***** TEXTO MOSTRADO

Graciela Ortiz
Foto: Reuters
La Jornada Maya

Mérida, Yucatán
Lunes 15 de junio, 2020

“Un sábado comencé a sentir picazón en la garganta, el domingo tuve temperatura y un terrible dolor de cabeza, entonces sin saber intuí que era COVID-19 y me aislé de mi familia.

Al miércoles siguiente me hicieron la prueba, el jueves me llamó una epidemióloga del Seguro Social para decirme que era positivo, la verdad que cuando me dieron el resultado me asusté, lo primero que pensé fue en mi familia, el miedo de haber podido contagiarlos”, cuenta Rafael, de 44 años y sobreviviente del coronavirus.

“Después me puse a pensar lo peor, porque esta enfermedad te puede llevar a la muerte, porque puedes estar bien y en un momento te empieza a faltar el aire y te llevan al hospital, te intuban y puedes ya no salir”, abunda.

**********
***** MATERIAL EXTRAÍDO

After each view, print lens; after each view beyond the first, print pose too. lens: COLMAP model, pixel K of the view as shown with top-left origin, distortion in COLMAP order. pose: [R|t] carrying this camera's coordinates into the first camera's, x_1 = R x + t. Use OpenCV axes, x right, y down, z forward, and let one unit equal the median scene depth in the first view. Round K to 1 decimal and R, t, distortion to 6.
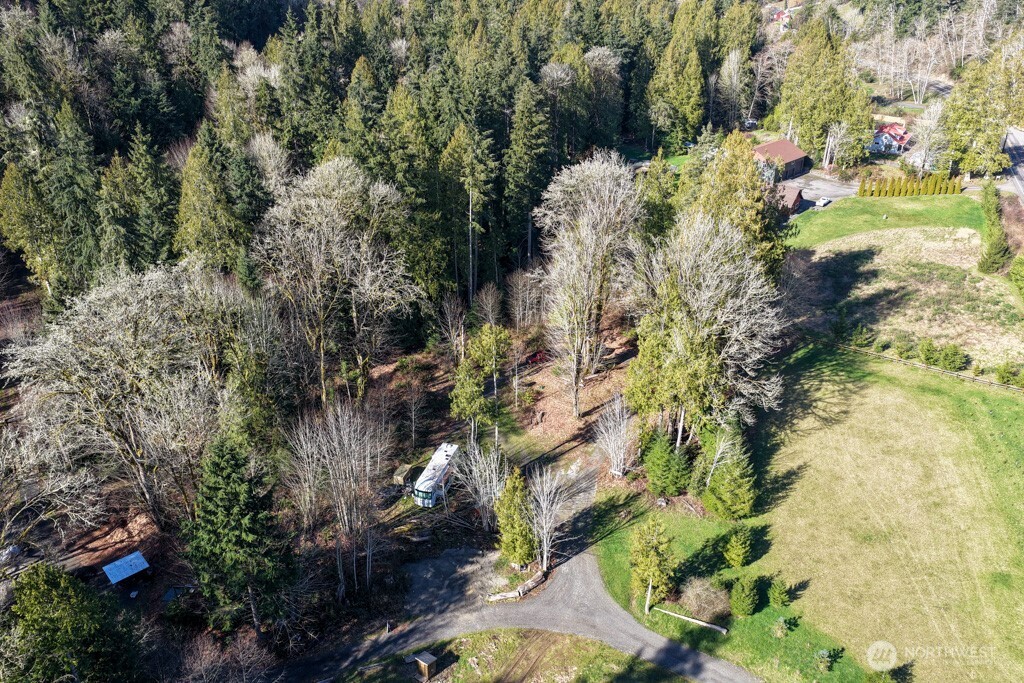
lens RADIAL K [[840.8, 0, 507.7], [0, 840.8, 346.9], [0, 0, 1]] dist [-0.015722, 0.022445]
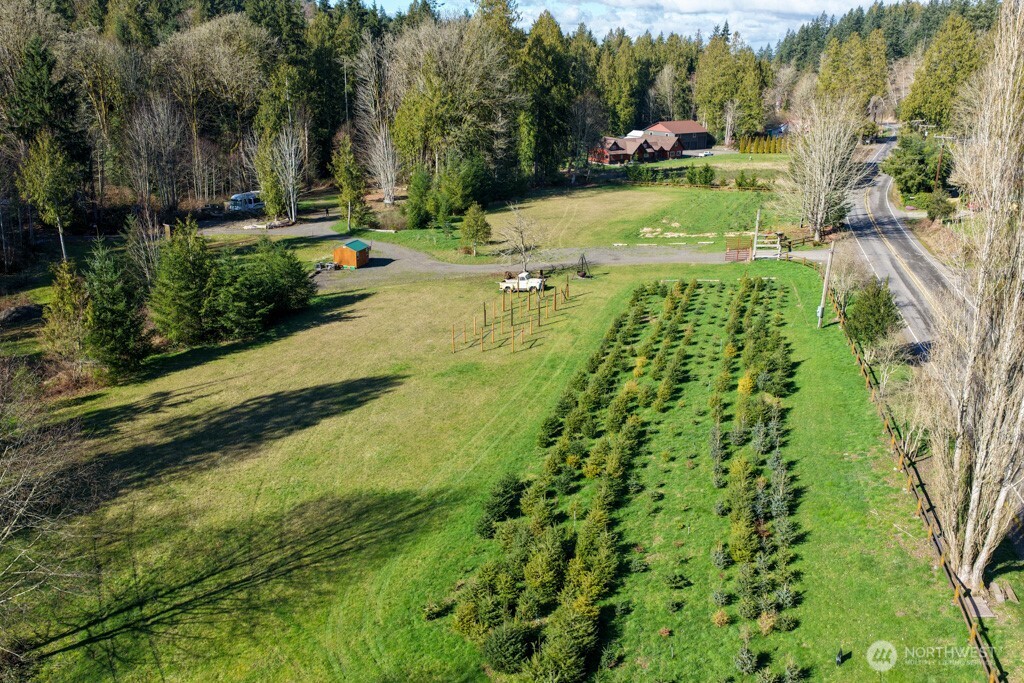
lens RADIAL K [[840.8, 0, 513.7], [0, 840.8, 349.3], [0, 0, 1]] dist [-0.015722, 0.022445]
pose [[0.993161, 0.044046, -0.108125, 0.263153], [-0.062573, 0.982676, -0.174449, 0.324588], [0.098568, 0.180022, 0.978712, -0.113825]]
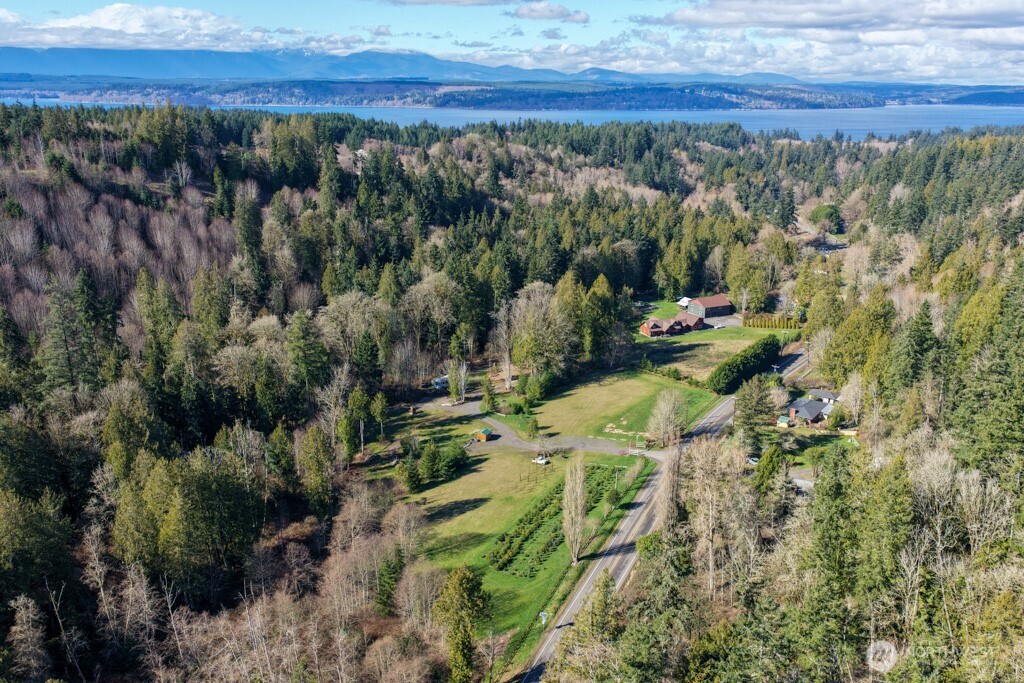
lens RADIAL K [[840.8, 0, 516.0], [0, 840.8, 340.0], [0, 0, 1]] dist [-0.015722, 0.022445]
pose [[0.952128, 0.092061, -0.291509, 0.515165], [-0.153130, 0.968946, -0.194153, 0.290338], [0.264582, 0.229497, 0.936658, -0.859494]]
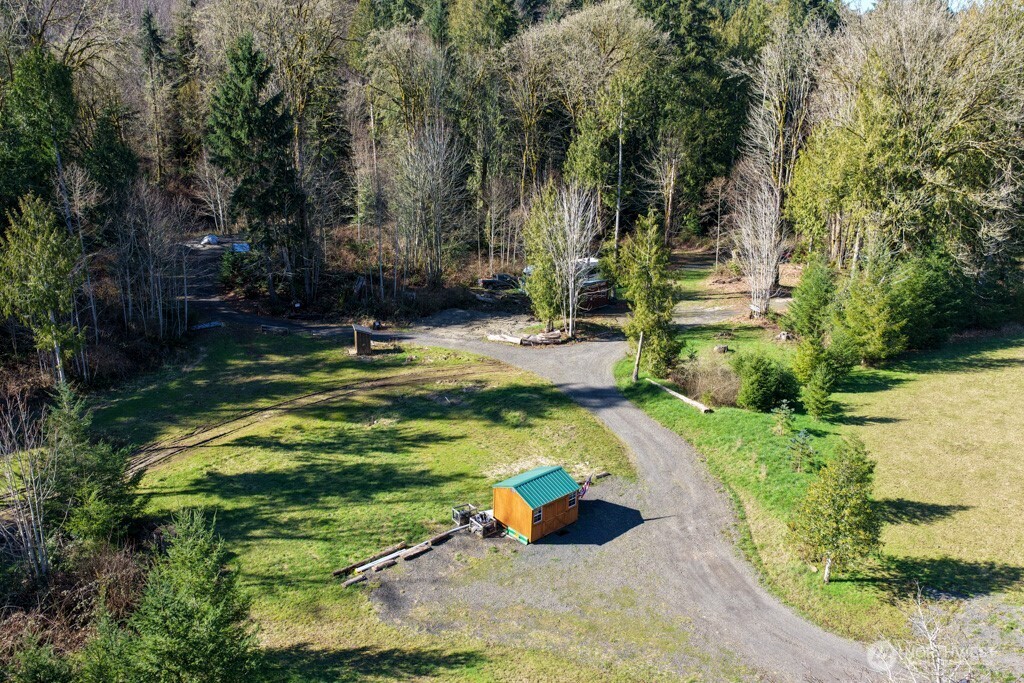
lens RADIAL K [[840.8, 0, 508.0], [0, 840.8, 345.4], [0, 0, 1]] dist [-0.015722, 0.022445]
pose [[0.773766, 0.202834, -0.600120, 0.231288], [-0.309142, 0.947791, -0.078250, 0.170815], [0.552917, 0.246070, 0.796073, 0.159391]]
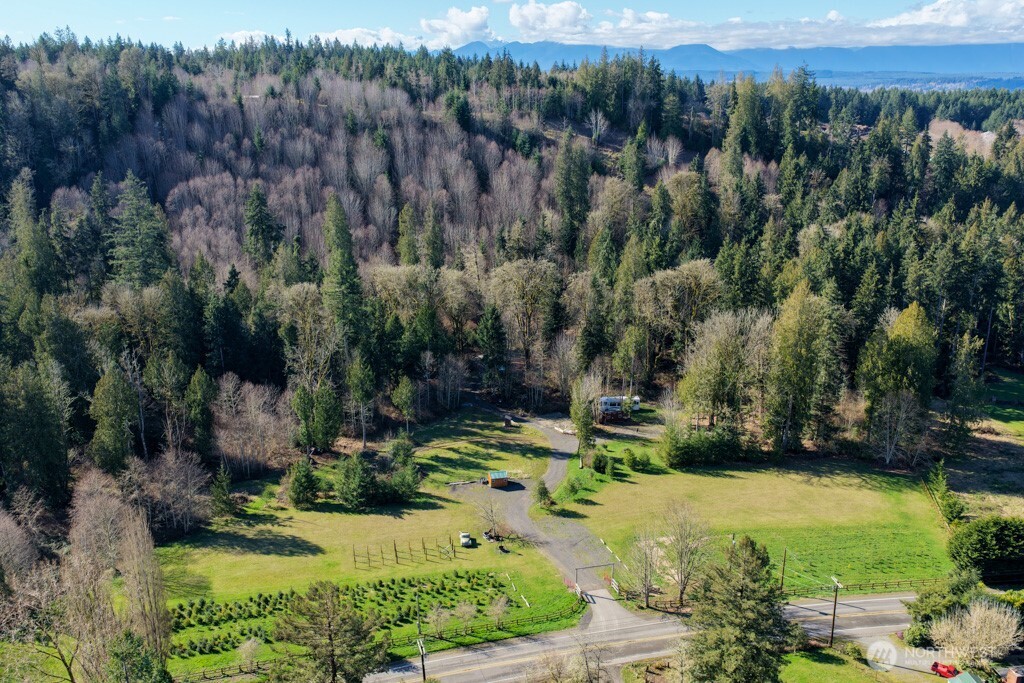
lens RADIAL K [[840.8, 0, 507.0], [0, 840.8, 342.8], [0, 0, 1]] dist [-0.015722, 0.022445]
pose [[0.379193, 0.274767, -0.883581, 0.846369], [-0.447345, 0.890324, 0.084884, -0.012334], [0.809997, 0.363079, 0.460520, -0.095841]]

**********

- [TAREA 1]
Contesta con datos del testimonio de Rafael:
(a) ¿Qué edad tiene Rafael?
(b) ¿Quién lo llamó el jueves para darle el resultado?
(c) ¿Qué día empezó a sentir picazón en la garganta?
- [TAREA 2] Enumera todos los síntomas que, según el testimonio de Rafael, él tuvo el sábado y el domingo.
El material no se necesita para resolver nada.

- [RESPUESTA ESCRITA 1]
(a) 44 años.
(b) Una epidemióloga del Seguro Social.
(c) Un sábado.

- [RESPUESTA ESCRITA 2]
- Picazón en la garganta
- Temperatura
- Un terrible dolor de cabeza